**JOB 1:** Please copy the notebook code word for word, starting with "return vocab['i_2_t'][idx]" and going on through "addToken(word)".

**SUPPLIED TEXT:**
In [4]:
import numpy as np
import pandas as pd
import torch
import sys
import string
from collections import Counter

In [5]:
vocab = {}

In [6]:
def initializeVocabulary():
    unkToken = '<UNK>'
    vocab['t_2_i'] = {}
    vocab['i_2_t'] = {}
    idx = addToken(unkToken)
    vocab['addUnk'] = True
    vocab['unkToken'] = unkToken
    vocab['unkTokenIdx'] = idx 

In [8]:
def addToken(token):
    if token in vocab['t_2_i']:
        idx = vocab['t_2_i'][token]
    else: 
        idx = len(vocab['t_2_i'])
        vocab['t_2_i'][token] = idx
        vocab['i_2_t'][idx] = token
    return idx

In [9]:
def addManyTokens(tokens):
    idxes = [addToken(token) for token in tokens]
    return idxes

In [11]:
def lookUpToken(token):
    if vocab['unkTokenIdx'] >= 0:
        return vocab['t_2_i'].get(token,vocab['unkTokenIdx'])
    else:
        return vocab['t_2_i'][token]

In [12]:
def lookUpIndex(idx):
    if idx not in vocab['i_2_t']:
        raise KeyError("the index (%d) is not there" % idx)
    return vocab['i_2_t'][idx]

In [14]:
def vocabularyFromDataFrame(df, cutoff = 25):
    initializeVocabulary()
    wordCounts = Counter()
    for r in df.review: 
        for word in r.split(" "):
            if word not in string.punctuation:
                wordCounts[word] += 1
    for word,count in wordCounts.items():
        if count > cutoff:
            addToken(word)

In [15]:
df = pd.read_csv(r'/Users/ceylinekinci/NN-Basics/data/reviews.csv')

In [16]:
vocabularyFromDataFrame(df, cutoff = 25)

In [17]:
lookUpToken('this')

128

In [19]:
lookUpIndex(128)

'this'

In [21]:
len(vocab['t_2_i'])

8945

In [25]:
#vectorizer:
def vectorize(review):
    isFirst = True
    for token in review.split(" "):
        if token not in string.punctuation:
            oneHot = np.zeros((len(vocab['t_2_i']),1))

**JOB 2:** Rewrite the text read from the records below with "powiaty" changed to "counties" and everything else kept the same. Omit the pictures from your answer.

**THE DATA:**
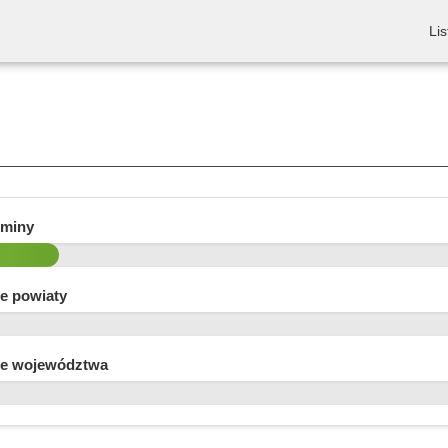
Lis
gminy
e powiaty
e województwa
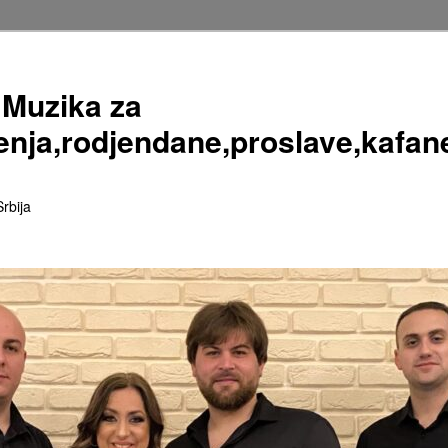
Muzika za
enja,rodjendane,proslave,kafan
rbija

**OUTPUT 1:**
return vocab['i_2_t'][idx]

In [14]:
def vocabularyFromDataFrame(df, cutoff = 25):
    initializeVocabulary()
    wordCounts = Counter()
    for r in df.review: 
        for word in r.split(" "):
            if word not in string.punctuation:
                wordCounts[word] += 1
    for word,count in wordCounts.items():
        if count > cutoff:
            addToken(word)

**OUTPUT 2:**
Lis
gminy
e counties
e województwa
Muzika za
enja,rodjendane,proslave,kafan
rbija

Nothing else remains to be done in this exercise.